— 作業指示 1 —
食糧ビルの文章の内容を2文で要約してください。
— 作業指示 2 —
食糧ビルの文章から、「今から半世紀ほど前。当時はま」から「過ぎ去った時間の匂いがした。」までの部分を一字も変えずに抜き出す。

食糧ビル

Photo: 食糧ビル 2000. Sagacho, Japan, Nikon F100, 35-105mm F3.5-4.5D, Agfa,

Photo: "食糧ビル" 2000. Sagacho, Japan, Nikon F100, 35-105mm F3.5-4.5D, Agfa,

保険の代理店をやっているというじいさんは、知り合ったばかりの僕たちをビルの一室に案内してくれた。そこが彼の事務所だった。ストーブが燃え、暖かい。部屋はあまり広くはなかったが、中庭からの光が差して明るかった。

従業員一人の保険代理店。机の上の文房具はきちんと整えられ、壁のカレンダーには予定がメモされていた。
「こうやってさあ、働いてるのが一番いいのさ。」

2年前、20世紀最後の冬。「佐賀町エキジッビト・スペース」のクローズイベントを見に行った時、僕ははじめてこの食糧ビルを訪れた。食糧ビルは、 地下鉄半蔵門線水天宮駅から、少し歩いたところにある。そのモダンな建築は、かつて穀物取引のために建てられ、今は、いくつかのアートギャラリーと、いく つかの会社の事務所が入る雑居ビルになっている。そして、だいぶ昔に立てられたこのビルで、だいぶ昔からこのビルで働いてきたそのじいさんと、仲良くなっ た。


今から半世紀ほど前。当時はまだ穀物取引が盛んに行われていた食糧ビルに、一人の若者が就職した。その頃、正米市場があったこの界隈は、とても賑やかだった。一生懸命働いて、あっという間に何十年かが経った。やがて、米の流通は自由化され、若者も定年を迎えた。

いったん会社はやめたけれど、小さな保険の代理店をはじめた。その事務所は、やっぱり彼が長年勤めてきた食糧ビルの一室だった。じいさんの人生は、このビルと一緒に続いてきたのだ。

美しいアーチ状の梁に囲まれた中庭、高い天井、コミカルなベランダ。食糧ビルは、見れば見るほど、興味の尽きない建物だ。じいさんは、一般の人は立ち入る事ができない、ビルのあちこちを案内してくれた。これはあの映画の撮影で使った部屋、これはあのドラマで使ったトイレ、、これは昔は動いていたエレ ベータ。じいさんにもらった黒飴を舐めながら、廊下を歩くと、過ぎ去った時間の匂いがした。


その食糧ビルが、マンション建設のために壊されるという噂を聞いた。本当だろうか?


注:最近だと、C1000 タケダの CM はここで撮っていると思われる。

佐賀町エキジビット・スペース

Photo: 2000. Sagacho, Japan, Nikon F100, 35-105mm F3.5-4.5D, Agfa

Photo: 2000. Sagacho, Japan, Nikon F100, 35-105mm F3.5-4.5D, Agfa

呆然。

— 提供データ —
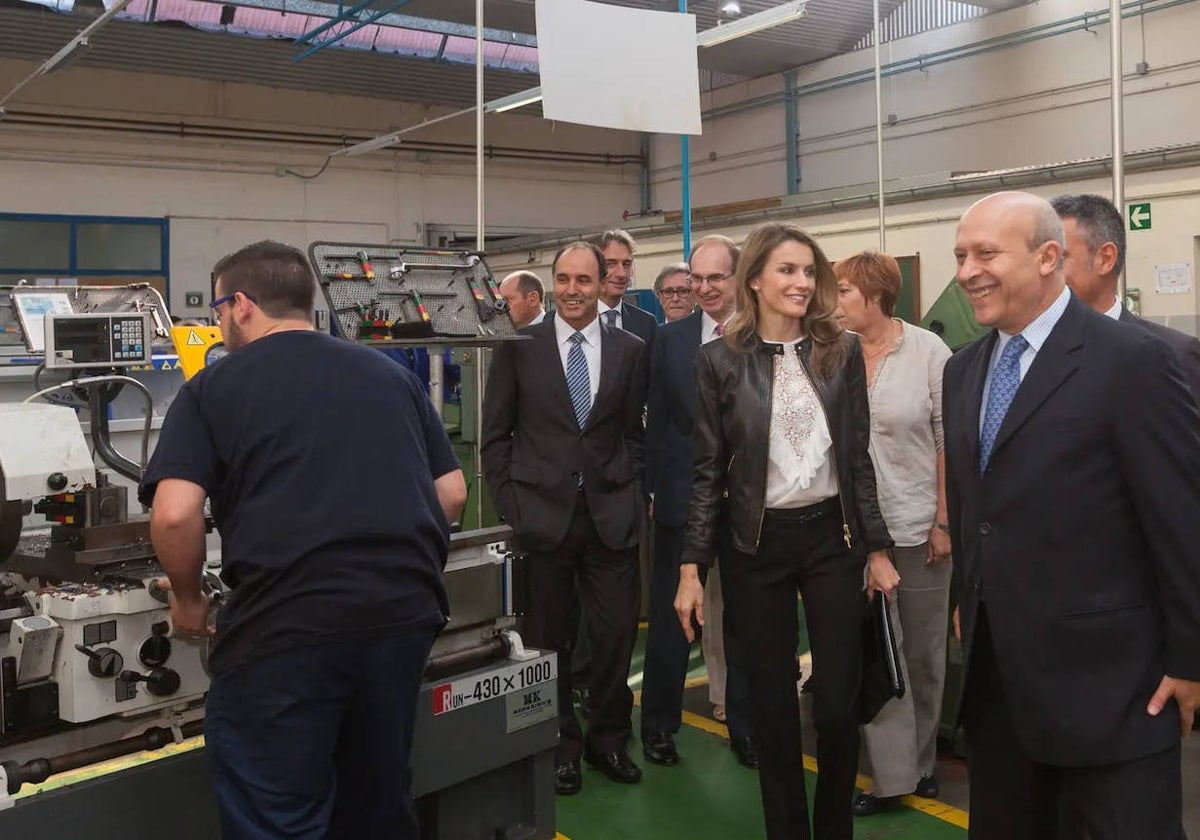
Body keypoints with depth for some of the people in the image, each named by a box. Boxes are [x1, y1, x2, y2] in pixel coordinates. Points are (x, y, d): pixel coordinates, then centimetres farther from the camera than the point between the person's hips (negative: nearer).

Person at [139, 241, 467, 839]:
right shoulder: (393, 375, 17)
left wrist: (188, 599, 10)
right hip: (405, 611, 5)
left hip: (285, 625, -5)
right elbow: (452, 493, 14)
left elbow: (174, 514, -7)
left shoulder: (214, 387, 5)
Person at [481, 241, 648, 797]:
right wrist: (510, 502, -2)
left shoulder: (629, 349, 5)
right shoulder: (519, 347, 1)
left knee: (617, 636, 6)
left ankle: (608, 740, 28)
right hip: (542, 515, -1)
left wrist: (632, 491, 2)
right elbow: (495, 434, 4)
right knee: (550, 640, 9)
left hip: (612, 516, 1)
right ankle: (561, 745, 28)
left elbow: (636, 433, 11)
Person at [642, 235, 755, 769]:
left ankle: (744, 726, 28)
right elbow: (657, 421, 2)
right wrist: (655, 487, 0)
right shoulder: (671, 338, 2)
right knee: (670, 614, 11)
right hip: (683, 497, 1)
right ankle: (659, 724, 27)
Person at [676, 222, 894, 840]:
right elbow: (709, 470, -1)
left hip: (832, 536, 1)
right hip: (757, 544, -1)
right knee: (772, 703, 9)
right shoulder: (720, 359, -3)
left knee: (839, 700, 4)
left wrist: (877, 547, 4)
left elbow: (858, 458, 6)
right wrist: (691, 566, -4)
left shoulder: (843, 350, 2)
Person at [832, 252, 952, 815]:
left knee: (923, 652, 12)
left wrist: (944, 520, -5)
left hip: (919, 525, 0)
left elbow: (949, 441, -3)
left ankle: (921, 760, 30)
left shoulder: (928, 351, -5)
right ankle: (892, 773, 14)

— 演習結果 1 —
半世紀ほど前、穀物取引が盛んだった食糧ビルに就職した男性は、定年後もそのビルの一室で従業員一人の保険代理店を営んでおり、筆者は2年前にこのビルを訪れて彼と仲良くなった。男性は一般の人が立ち入れないビルのあちこちを案内してくれたが、そのビルがマンション建設のために壊されるという噂を筆者は耳にした。

— 演習結果 2 —
今から半世紀ほど前。当時はまだ穀物取引が盛んに行われていた食糧ビルに、一人の若者が就職した。その頃、正米市場があったこの界隈は、とても賑やかだった。一生懸命働いて、あっという間に何十年かが経った。やがて、米の流通は自由化され、若者も定年を迎えた。

いったん会社はやめたけれど、小さな保険の代理店をはじめた。その事務所は、やっぱり彼が長年勤めてきた食糧ビルの一室だった。じいさんの人生は、このビルと一緒に続いてきたのだ。

美しいアーチ状の梁に囲まれた中庭、高い天井、コミカルなベランダ。食糧ビルは、見れば見るほど、興味の尽きない建物だ。じいさんは、一般の人は立ち入る事ができない、ビルのあちこちを案内してくれた。これはあの映画の撮影で使った部屋、これはあのドラマで使ったトイレ、、これは昔は動いていたエレ ベータ。じいさんにもらった黒飴を舐めながら、廊下を歩くと、過ぎ去った時間の匂いがした。